== ASSIGNMENT ==
Copy out the lines verbatim, starting at the beginning of the records and ending at the line containing "Diterbitkan 14 Juni 2025, 05:30 WIB", both included. Leave the pictures out of your answer.

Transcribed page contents
++++++++++++++++++++
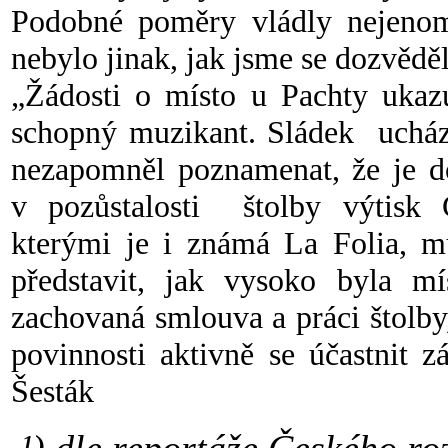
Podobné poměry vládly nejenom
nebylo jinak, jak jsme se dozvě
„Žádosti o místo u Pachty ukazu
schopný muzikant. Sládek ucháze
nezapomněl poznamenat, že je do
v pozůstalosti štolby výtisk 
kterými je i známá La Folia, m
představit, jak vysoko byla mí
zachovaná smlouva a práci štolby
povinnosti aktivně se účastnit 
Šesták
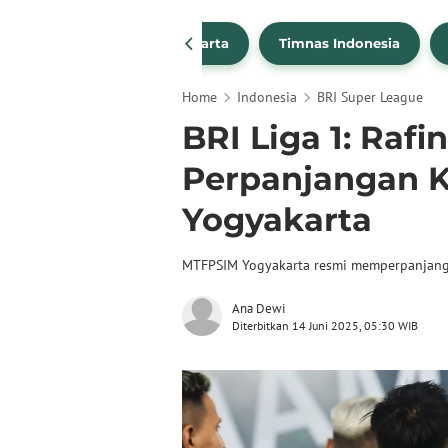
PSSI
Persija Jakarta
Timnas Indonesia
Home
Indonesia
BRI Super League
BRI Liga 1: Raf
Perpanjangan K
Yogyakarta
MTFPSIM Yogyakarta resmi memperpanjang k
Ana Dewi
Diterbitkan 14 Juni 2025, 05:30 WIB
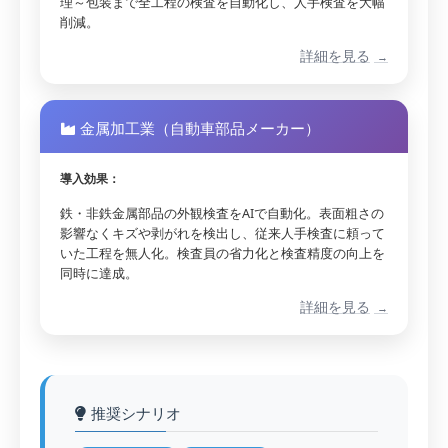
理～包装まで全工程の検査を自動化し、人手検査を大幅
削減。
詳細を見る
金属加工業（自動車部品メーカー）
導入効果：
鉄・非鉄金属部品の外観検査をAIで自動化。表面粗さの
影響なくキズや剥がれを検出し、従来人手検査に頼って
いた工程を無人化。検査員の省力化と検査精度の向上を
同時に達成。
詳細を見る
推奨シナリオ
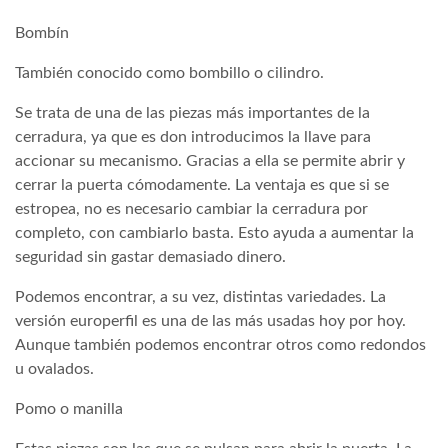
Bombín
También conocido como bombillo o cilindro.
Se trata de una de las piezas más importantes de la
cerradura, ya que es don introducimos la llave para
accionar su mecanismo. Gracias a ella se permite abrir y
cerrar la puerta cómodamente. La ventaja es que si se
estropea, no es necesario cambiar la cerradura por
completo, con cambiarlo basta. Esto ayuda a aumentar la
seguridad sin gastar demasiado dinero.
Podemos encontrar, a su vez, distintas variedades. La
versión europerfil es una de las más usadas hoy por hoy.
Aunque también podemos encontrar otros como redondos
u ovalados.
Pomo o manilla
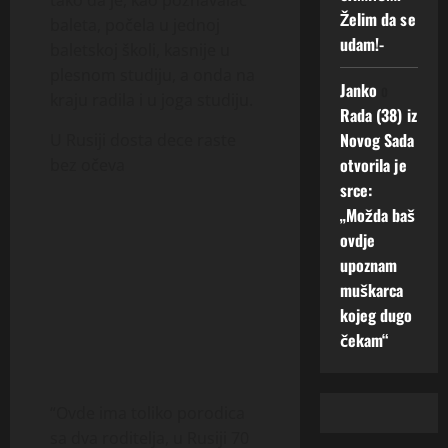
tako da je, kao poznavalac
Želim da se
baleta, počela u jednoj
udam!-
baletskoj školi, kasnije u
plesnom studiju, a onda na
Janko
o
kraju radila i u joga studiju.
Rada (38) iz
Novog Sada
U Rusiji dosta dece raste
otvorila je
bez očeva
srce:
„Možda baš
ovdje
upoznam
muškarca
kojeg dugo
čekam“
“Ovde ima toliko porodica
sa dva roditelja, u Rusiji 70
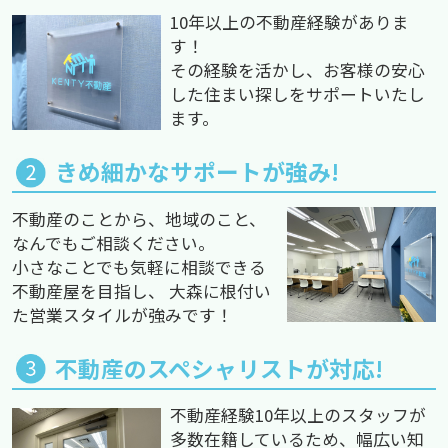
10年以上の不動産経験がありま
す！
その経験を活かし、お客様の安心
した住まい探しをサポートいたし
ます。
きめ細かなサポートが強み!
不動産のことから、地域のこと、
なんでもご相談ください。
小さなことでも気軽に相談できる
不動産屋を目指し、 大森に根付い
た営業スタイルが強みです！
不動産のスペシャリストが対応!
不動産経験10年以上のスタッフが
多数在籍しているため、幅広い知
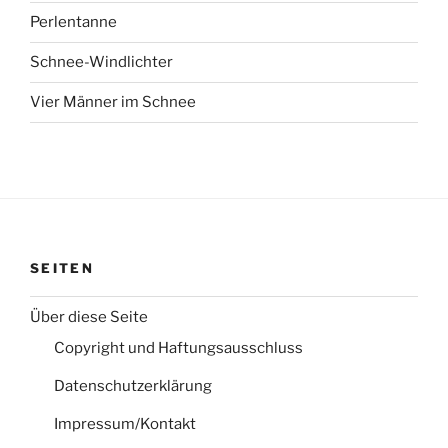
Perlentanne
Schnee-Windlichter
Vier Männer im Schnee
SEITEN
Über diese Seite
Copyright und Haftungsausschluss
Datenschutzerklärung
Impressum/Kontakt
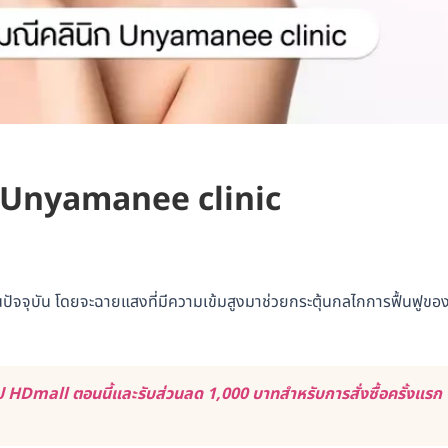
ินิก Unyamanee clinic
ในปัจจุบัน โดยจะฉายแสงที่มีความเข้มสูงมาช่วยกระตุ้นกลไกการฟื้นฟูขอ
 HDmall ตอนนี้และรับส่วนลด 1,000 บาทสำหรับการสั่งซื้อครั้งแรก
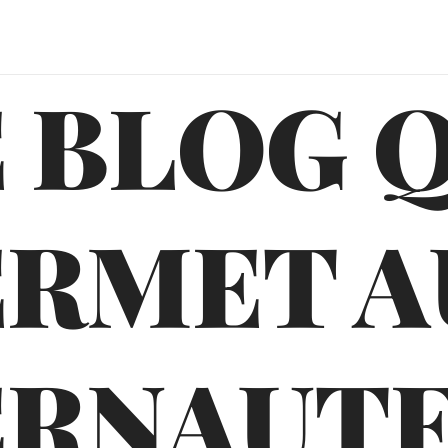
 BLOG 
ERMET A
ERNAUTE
++++++++++++++++++++
== ANSWER TO THE EXERCISE ==
Podobné poměry vládly nejenom
nebylo jinak, jak jsme se dozvě
„Žádosti o místo u Pachty ukazu
schopný muzikant. Sládek ucháze
nezapomněl poznamenat, že je do
v pozůstalosti štolby výtisk 
kterými je i známá La Folia, m
představit, jak vysoko byla mí
zachovaná smlouva a práci štolby
povinnosti aktivně se účastnit 
Šesták
PSSI
Persija Jakarta
Timnas Indonesia
Home
Indonesia
BRI Super League
BRI Liga 1: Raf
Perpanjangan K
Yogyakarta
MTFPSIM Yogyakarta resmi memperpanjang k
Ana Dewi
Diterbitkan 14 Juni 2025, 05:30 WIB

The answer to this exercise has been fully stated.